Soletus whorled on him. “I just did. It’ll keep him from following us.”
“But there are drass beasts around here. They could find him and kill him.”
“Well he should’ve thought about that before shooting Doran,” said Soletus exiting the hut.
Mien stood in front of him. “Sol, you could’ve handled that differently.”
The young man then bore his voice down on him like someone pushing against him. “List me my options in any order you like.”
Mien stared at him mutely. Not because of his words but the way he spoke.
Soletus moved around him. “That’s what I thought. Get on your horse.”
Mien felt irritation creeping from the edge of his mind and washed over the astonishment at what he witnessed and felt. The anger wasn’t his, but knowing it wasn’t didn’t stop it from happening.
“Why do you have to be such a bastard,” he snapped.
Soletus stopped and regarded him. “I’m not fighting you.”
Mien’s eyes flickered gold. “I don‘t want to fight.
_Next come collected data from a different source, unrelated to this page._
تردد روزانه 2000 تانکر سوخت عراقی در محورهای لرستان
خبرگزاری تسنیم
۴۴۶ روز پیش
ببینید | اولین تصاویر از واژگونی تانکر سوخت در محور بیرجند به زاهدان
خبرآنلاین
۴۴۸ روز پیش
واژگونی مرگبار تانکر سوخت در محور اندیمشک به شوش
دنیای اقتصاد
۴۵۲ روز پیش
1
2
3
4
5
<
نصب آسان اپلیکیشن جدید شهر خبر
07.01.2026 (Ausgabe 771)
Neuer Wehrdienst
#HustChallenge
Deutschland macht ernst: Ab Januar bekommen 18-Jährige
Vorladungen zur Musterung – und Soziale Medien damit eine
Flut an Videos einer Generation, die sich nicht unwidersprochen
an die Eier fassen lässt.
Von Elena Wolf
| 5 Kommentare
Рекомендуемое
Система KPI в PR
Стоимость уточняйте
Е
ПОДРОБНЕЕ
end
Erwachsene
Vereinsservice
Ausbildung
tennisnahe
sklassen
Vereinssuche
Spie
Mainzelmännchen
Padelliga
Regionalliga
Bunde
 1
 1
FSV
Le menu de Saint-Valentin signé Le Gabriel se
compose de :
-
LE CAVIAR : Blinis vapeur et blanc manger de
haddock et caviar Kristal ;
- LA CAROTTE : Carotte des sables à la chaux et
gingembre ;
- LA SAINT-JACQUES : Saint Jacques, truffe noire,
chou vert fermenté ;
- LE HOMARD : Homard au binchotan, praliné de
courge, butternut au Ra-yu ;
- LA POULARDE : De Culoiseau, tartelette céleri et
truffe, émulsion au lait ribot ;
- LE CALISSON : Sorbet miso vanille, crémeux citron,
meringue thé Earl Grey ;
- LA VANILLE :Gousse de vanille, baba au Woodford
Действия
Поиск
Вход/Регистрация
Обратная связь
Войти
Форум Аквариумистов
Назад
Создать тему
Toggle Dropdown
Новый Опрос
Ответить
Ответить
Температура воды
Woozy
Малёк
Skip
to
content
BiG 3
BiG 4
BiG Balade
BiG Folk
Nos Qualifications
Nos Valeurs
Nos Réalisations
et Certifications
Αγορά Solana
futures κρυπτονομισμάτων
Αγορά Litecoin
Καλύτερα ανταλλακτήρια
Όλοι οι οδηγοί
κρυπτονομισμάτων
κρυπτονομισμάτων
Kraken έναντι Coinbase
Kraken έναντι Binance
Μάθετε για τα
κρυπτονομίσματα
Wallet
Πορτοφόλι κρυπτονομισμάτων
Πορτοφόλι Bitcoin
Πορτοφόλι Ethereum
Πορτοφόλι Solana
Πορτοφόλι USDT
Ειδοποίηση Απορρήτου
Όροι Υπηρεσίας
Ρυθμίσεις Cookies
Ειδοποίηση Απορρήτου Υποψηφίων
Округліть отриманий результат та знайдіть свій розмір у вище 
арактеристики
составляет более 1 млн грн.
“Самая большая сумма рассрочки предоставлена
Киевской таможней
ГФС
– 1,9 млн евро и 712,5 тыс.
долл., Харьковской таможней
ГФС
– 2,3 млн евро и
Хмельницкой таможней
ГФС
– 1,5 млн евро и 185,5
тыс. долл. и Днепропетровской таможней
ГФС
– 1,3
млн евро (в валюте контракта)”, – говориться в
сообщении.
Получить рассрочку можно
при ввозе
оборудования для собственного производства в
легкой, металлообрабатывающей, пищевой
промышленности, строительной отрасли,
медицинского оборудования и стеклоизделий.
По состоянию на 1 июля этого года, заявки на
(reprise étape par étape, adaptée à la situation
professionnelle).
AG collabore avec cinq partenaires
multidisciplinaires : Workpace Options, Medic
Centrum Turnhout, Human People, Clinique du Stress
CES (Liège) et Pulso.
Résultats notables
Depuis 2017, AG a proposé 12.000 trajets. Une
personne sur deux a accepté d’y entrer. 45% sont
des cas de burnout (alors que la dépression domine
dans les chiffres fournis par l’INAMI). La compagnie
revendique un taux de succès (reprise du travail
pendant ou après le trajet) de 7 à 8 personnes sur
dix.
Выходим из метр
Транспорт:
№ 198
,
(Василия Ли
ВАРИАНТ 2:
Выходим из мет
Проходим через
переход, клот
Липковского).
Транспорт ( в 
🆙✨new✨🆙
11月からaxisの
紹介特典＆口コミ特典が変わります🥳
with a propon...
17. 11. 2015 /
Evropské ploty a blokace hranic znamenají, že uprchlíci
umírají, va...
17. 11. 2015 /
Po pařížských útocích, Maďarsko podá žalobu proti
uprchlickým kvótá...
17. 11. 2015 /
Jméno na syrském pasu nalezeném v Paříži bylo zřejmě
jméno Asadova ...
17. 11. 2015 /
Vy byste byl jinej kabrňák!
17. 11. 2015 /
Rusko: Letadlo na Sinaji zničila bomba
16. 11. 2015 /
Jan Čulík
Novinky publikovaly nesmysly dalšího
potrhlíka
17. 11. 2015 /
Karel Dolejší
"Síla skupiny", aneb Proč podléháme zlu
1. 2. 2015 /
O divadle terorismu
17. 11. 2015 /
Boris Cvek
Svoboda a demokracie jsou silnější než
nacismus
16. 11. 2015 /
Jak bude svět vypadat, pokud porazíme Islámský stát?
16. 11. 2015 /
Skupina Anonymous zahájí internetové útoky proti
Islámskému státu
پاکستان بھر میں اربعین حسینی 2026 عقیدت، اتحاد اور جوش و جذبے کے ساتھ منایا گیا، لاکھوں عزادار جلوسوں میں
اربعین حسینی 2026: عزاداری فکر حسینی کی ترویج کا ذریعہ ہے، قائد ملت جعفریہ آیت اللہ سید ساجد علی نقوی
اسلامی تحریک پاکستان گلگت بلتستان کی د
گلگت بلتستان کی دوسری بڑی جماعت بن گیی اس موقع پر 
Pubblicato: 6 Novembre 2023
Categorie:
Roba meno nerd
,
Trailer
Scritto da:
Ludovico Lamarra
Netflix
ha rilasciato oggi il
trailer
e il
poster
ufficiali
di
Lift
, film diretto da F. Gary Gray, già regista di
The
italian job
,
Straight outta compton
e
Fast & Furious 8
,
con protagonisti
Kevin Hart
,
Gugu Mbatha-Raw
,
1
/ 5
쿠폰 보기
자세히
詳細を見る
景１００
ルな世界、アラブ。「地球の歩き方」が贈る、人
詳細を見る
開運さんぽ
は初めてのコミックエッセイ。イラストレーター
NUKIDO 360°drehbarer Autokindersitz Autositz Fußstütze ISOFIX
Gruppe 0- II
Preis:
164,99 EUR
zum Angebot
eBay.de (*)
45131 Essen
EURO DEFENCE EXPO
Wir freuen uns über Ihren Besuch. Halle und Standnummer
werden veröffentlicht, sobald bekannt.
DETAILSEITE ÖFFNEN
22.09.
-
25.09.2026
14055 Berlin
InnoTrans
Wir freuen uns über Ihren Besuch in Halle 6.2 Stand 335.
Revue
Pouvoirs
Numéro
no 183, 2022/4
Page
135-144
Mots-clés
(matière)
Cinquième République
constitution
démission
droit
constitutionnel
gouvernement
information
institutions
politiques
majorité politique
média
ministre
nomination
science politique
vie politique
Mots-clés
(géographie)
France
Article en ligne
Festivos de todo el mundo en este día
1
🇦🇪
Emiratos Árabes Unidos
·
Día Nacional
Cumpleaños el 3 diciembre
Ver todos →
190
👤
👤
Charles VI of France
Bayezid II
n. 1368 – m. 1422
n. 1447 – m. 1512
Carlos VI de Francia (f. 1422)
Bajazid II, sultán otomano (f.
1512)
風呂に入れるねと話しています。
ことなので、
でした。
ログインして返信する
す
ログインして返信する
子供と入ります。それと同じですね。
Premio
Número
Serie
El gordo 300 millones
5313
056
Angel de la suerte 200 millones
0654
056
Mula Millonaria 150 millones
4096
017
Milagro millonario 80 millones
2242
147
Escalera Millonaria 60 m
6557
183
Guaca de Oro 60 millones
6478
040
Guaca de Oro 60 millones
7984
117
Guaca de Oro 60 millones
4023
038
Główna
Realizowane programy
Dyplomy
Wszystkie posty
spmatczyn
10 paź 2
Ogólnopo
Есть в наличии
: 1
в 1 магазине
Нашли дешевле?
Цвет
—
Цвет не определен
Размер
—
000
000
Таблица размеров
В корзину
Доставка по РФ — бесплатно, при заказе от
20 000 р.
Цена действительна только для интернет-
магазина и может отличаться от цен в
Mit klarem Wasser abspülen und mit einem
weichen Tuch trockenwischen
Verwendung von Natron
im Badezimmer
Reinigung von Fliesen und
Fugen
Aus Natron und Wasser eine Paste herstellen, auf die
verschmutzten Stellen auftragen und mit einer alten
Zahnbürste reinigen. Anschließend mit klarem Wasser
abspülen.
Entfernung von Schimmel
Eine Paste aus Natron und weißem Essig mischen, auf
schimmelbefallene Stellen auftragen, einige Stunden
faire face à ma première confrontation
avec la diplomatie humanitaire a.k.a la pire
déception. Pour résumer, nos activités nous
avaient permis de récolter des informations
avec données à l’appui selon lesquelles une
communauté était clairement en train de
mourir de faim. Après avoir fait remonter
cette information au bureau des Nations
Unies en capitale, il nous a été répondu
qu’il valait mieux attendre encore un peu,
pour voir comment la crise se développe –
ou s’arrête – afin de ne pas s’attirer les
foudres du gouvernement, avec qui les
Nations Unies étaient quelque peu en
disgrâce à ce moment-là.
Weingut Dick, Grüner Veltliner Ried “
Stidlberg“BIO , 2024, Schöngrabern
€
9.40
What I want is for you to get your head from out of your rear.”
Soletus tried to stand over him. “I’m not doing this.”
Mien pushed him back. “And you just shot someone’s consort!”
Soletus threw his arms in the air. “Then he shouldn’t come here, acting like we could be bought!”
Mien then forced his voice at him and sounded like and angry rolling gust. “So what!” Soletus flinched. “I don’t care if he tried to sell you your own piss as spring water in a bucket. You should be better than him. You should be better than Valhart.”
Mien watched his friend bristle with his fist balling up.
He smirked and said in his normal speaking voice. “Get hot all you want, you know I’m right. If you don’t think I am, then hit me and get it over with or are you done being a brainless brute?”
Mien never believed the day would come where he was at receiving end of one of Soletus’s chilled stares. Where those river colored eyes turned frozen and treacherous. However he didn’t back down, he stood his ground. Soletus’s gaze flickered over at Cole and then to where his consort had fallen. Only a wing was poking up from the brush and it was now transparent blue. Soletus took a deep breath like he remembered to breathe.
“Get Cole and tuck him inside the hut before anything else happens,” he said. “Cover him and the entrance.”
They dropped him inside and out of sight. They found some young hickory trees and chopped them down. They covered him in the spicy smelling leaves in hopes to hide his scent. They also piled long branches and chopped spindly sapling to create a barrier so he could be easily overlooked. Then they left hurrying farther up north.